Episode: Why Anthropic Shut Down Its Best AI (Special News Update)
Date: June 15, 2026
Hosts: Zoë Schiffer (Director of Business and Industry), Brian Barrett (Executive Editor)
This special, shorter episode of Uncanny Valley addresses the sudden showdown between Anthropic—a leading AI company—and the Trump administration following emergency export controls imposed on Anthropic’s most advanced AI models, Fable 5 and Mythos 5. The hosts break down how this situation unfolded, its larger implications for the AI industry, US policy, and average users, all while situating it within ongoing debates about AI safety and national security.
[05:16–06:14] On June 9th, Anthropic publicly released Fable 5 (a Mythos-class model) but with robust safeguards: blocking cybersecurity and biotech use, with extensive red-teaming.
[06:14–07:13] Soon after release, Amazon CEO Andy Jassy alerted the administration to a possible “jailbreak” that bypassed those guardrails.
Zoë Schiffer on AI Hype Backlash:
“You tell everyone that your models are really... they can do incredibly capable things, they're too powerful for their own good, and eventually people will believe you.” [03:08]

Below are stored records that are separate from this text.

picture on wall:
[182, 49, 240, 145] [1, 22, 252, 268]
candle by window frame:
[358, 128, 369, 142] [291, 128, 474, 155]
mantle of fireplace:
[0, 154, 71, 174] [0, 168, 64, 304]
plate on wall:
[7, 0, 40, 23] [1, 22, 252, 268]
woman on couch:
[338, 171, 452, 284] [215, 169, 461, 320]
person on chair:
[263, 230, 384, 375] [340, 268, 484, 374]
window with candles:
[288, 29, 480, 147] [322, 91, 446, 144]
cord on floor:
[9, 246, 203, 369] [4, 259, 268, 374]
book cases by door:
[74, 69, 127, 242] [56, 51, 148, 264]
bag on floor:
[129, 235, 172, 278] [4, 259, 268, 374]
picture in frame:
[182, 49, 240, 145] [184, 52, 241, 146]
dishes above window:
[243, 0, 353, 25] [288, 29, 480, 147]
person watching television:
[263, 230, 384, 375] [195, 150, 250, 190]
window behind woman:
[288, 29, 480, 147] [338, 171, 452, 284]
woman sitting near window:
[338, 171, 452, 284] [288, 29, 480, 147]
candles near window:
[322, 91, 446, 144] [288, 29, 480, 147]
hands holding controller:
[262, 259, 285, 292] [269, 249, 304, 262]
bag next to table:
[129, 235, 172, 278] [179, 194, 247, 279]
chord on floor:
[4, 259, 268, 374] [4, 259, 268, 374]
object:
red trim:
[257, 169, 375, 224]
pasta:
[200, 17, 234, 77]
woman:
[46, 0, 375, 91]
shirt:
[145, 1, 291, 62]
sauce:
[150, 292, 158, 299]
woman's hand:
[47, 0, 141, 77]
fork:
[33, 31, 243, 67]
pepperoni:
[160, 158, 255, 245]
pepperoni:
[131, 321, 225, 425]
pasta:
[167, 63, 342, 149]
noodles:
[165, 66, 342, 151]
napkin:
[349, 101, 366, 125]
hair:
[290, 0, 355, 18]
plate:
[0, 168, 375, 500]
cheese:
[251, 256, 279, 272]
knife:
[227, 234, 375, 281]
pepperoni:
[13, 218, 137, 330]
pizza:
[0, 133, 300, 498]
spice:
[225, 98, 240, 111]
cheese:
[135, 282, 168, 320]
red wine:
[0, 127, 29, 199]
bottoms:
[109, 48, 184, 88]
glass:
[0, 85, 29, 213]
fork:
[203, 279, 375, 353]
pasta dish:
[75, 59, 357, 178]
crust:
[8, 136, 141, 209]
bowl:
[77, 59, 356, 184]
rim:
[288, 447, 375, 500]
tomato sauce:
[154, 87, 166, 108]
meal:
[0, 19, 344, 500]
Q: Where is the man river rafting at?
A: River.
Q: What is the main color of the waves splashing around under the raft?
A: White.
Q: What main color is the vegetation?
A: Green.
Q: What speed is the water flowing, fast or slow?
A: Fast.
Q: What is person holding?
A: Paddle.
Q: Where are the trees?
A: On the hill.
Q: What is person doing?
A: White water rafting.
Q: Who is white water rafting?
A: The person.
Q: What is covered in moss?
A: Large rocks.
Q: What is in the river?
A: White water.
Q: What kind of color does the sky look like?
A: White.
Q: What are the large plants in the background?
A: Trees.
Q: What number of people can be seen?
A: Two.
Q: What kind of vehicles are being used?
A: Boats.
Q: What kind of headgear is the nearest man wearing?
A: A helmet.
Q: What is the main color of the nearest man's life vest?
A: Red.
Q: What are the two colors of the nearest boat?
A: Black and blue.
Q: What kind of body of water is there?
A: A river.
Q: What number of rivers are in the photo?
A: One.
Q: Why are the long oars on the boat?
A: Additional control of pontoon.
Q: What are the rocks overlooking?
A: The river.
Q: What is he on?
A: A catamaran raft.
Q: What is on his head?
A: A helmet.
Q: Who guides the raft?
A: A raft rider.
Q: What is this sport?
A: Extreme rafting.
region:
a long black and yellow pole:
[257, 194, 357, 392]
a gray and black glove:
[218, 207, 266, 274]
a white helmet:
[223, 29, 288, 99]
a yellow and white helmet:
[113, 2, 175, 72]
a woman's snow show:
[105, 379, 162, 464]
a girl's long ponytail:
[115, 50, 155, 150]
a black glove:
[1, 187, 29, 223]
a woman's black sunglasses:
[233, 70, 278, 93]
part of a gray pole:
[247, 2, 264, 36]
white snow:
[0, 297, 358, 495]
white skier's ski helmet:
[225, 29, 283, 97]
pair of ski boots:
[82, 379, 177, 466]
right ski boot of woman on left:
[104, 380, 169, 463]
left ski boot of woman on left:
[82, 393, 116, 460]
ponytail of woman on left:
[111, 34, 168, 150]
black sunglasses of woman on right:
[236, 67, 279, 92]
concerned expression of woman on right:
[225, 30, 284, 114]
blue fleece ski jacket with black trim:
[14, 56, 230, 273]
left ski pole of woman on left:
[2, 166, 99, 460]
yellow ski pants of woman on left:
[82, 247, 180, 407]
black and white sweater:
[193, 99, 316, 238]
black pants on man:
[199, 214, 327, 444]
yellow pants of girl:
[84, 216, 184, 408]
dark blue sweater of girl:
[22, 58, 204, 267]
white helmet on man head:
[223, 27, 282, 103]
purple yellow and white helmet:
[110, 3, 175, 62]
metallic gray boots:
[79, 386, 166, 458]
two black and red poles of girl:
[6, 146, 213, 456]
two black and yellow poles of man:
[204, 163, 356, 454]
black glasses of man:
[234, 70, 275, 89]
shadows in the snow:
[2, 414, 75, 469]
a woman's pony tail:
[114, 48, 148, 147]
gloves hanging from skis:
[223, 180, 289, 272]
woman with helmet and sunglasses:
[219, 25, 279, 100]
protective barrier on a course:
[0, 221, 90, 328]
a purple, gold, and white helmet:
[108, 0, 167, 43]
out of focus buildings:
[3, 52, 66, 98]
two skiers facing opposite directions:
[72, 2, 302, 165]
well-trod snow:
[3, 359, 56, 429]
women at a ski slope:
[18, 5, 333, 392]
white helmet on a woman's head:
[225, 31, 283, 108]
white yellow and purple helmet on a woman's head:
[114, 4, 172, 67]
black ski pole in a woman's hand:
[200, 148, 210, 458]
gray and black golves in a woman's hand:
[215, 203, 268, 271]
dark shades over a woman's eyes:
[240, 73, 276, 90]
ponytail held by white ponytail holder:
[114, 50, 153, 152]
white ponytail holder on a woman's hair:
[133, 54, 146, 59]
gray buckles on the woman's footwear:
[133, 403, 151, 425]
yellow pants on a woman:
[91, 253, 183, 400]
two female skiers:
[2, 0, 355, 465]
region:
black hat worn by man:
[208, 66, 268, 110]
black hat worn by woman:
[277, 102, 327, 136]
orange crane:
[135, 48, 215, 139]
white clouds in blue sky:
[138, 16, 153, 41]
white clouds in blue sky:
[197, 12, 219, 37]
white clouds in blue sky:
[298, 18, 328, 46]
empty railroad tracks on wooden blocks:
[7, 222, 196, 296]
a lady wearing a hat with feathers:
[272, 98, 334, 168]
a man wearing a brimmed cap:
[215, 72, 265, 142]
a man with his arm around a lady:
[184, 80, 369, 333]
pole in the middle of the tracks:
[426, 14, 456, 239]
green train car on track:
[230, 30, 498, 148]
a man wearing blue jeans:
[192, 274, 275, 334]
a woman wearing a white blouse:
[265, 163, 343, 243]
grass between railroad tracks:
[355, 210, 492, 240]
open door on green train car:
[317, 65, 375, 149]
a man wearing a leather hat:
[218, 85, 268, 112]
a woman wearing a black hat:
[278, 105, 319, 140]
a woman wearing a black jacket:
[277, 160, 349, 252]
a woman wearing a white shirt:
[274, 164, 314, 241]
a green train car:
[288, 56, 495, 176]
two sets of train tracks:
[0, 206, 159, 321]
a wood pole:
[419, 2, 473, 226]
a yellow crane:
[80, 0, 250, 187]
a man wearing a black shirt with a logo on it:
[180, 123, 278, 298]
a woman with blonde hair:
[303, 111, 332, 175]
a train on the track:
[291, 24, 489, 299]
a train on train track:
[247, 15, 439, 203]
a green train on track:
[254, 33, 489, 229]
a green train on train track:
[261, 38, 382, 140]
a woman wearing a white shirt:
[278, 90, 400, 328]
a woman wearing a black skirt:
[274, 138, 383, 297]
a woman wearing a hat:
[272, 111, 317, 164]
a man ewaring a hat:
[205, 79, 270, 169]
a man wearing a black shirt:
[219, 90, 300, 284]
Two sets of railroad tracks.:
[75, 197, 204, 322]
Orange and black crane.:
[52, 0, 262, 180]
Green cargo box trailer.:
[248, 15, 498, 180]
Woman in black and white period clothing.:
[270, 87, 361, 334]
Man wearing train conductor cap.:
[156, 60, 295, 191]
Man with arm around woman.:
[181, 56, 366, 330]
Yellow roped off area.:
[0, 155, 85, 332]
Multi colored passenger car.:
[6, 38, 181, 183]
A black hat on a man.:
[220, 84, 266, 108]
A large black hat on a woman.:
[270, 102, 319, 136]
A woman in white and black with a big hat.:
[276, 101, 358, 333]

Brian Barrett on Security Tradeoffs:
“While Mythos class models are good at offensive hacking, they're also really good at defense. And we need that help with defense… Otherwise… there are other models out there that are going to help people attack us.” [10:25]
Zoë Schiffer on US-China Competition:
"How are we supposed to compete with China when China is releasing really advanced open source models, anyone can use them. And in the US we can no longer use… the most capable models we have access to." [11:20]
Brian Barrett, On Practical Effects for Users:
"Unless you were planning on making a biological weapon, you're probably not going to feel too much of a pinch…" [15:49]
Zoë Schiffer on AI’s Public Image:
"We're hearing more and more about how unpopular AI is… and then there's the fact that usage of AI has like, absolutely skyrocketed in recent years and doesn't appear to be tapering off." [16:36]
Throughout the episode, Zoë Schiffer and Brian Barrett maintain an accessible, insider-informed, and slightly wry tone, combining technical insight with a keen sense of Silicon Valley’s personalities and political intrigue. The episode is fast-paced and direct—reflecting the "emergency" nature of the story.
This emergency Uncanny Valley episode unpacks the government’s unprecedented intervention into AI development and deployment at Anthropic, the industry-wide fears it sparks, and ongoing debates about AI safety, competition with China, and policy coherence. While the immediate effect on average users is negligible, the outcome of this standoff could reshape the AI landscape for years to come.